The Korean authorities are ratcheting up their investigation into Shinil Group, the company that claimed to have found a sunken Russian shipwreck, as key figures in the firm allegedly pulled off a cryptocurrency racket that promised to pay investors in sunken treasure.

Seoul’s Gangseo District Police issued a travel ban Monday on Choi Yong-seok, the CEO of Shinil Group, and others associated with the company for allegedly plotting to encourage investors to buy its own cryptocurrency by reimbursing them with gold from the ship, which Shinil estimated was worth around 150 trillion won ($131.8 billion).
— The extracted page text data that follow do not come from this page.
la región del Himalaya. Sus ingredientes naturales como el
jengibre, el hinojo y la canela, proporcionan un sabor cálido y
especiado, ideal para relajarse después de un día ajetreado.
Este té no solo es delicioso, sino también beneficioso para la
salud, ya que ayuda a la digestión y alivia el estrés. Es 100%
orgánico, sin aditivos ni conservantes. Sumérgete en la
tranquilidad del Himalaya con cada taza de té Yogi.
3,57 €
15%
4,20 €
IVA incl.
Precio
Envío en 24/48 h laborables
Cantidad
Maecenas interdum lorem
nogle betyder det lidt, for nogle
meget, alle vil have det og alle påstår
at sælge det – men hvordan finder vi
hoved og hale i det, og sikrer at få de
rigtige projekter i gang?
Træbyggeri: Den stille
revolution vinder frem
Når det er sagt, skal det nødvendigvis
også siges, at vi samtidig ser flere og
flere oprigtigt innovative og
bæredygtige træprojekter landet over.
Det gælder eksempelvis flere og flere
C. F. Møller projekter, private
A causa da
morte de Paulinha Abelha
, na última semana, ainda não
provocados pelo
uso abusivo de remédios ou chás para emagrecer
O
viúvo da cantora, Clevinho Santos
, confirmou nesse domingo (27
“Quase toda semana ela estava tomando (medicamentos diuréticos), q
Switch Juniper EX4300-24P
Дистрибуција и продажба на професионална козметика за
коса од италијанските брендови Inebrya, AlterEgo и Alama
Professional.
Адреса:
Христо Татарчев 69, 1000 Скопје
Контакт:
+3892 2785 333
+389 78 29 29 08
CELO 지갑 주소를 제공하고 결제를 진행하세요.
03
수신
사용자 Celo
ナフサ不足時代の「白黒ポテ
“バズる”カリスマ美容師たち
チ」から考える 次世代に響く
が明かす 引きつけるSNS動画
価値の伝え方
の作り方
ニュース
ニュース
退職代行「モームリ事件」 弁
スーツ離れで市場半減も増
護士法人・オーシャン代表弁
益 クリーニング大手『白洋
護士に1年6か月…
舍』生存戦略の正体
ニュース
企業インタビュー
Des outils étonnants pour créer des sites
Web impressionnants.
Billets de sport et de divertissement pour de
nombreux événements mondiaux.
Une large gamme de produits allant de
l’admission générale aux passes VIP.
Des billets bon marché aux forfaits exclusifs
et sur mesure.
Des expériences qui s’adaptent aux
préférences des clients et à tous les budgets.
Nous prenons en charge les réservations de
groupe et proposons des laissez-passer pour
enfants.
The police are expected to summon the head of the company and other related individuals. Experts and some local media outlets raised doubts over the claim, and the CEO himself admitted that there is no firm evidence that the ship contained anything of value in a media briefing held last week.

Despite the lack of evidence, the group attracted tens of billions of won worth of investment by launching its own cryptocurrency, called Shinil Gold Coin. In return for the investment, the group promised to pay investors with gold from the ship.

This point prompted the Financial Supervisory Service to begin its probe into the company. Behind the investment scam was Yu Ji-beom, head of an affiliated Shinil Group based in Singapore.

He spearheaded the establishment of a cryptocurrency exchange called Donskoi International Exchange and uploaded postings regarding the shipwreck on a blog and Instagram account.

Yu has previously been convicted of real estate fraud, according to his acquaintances.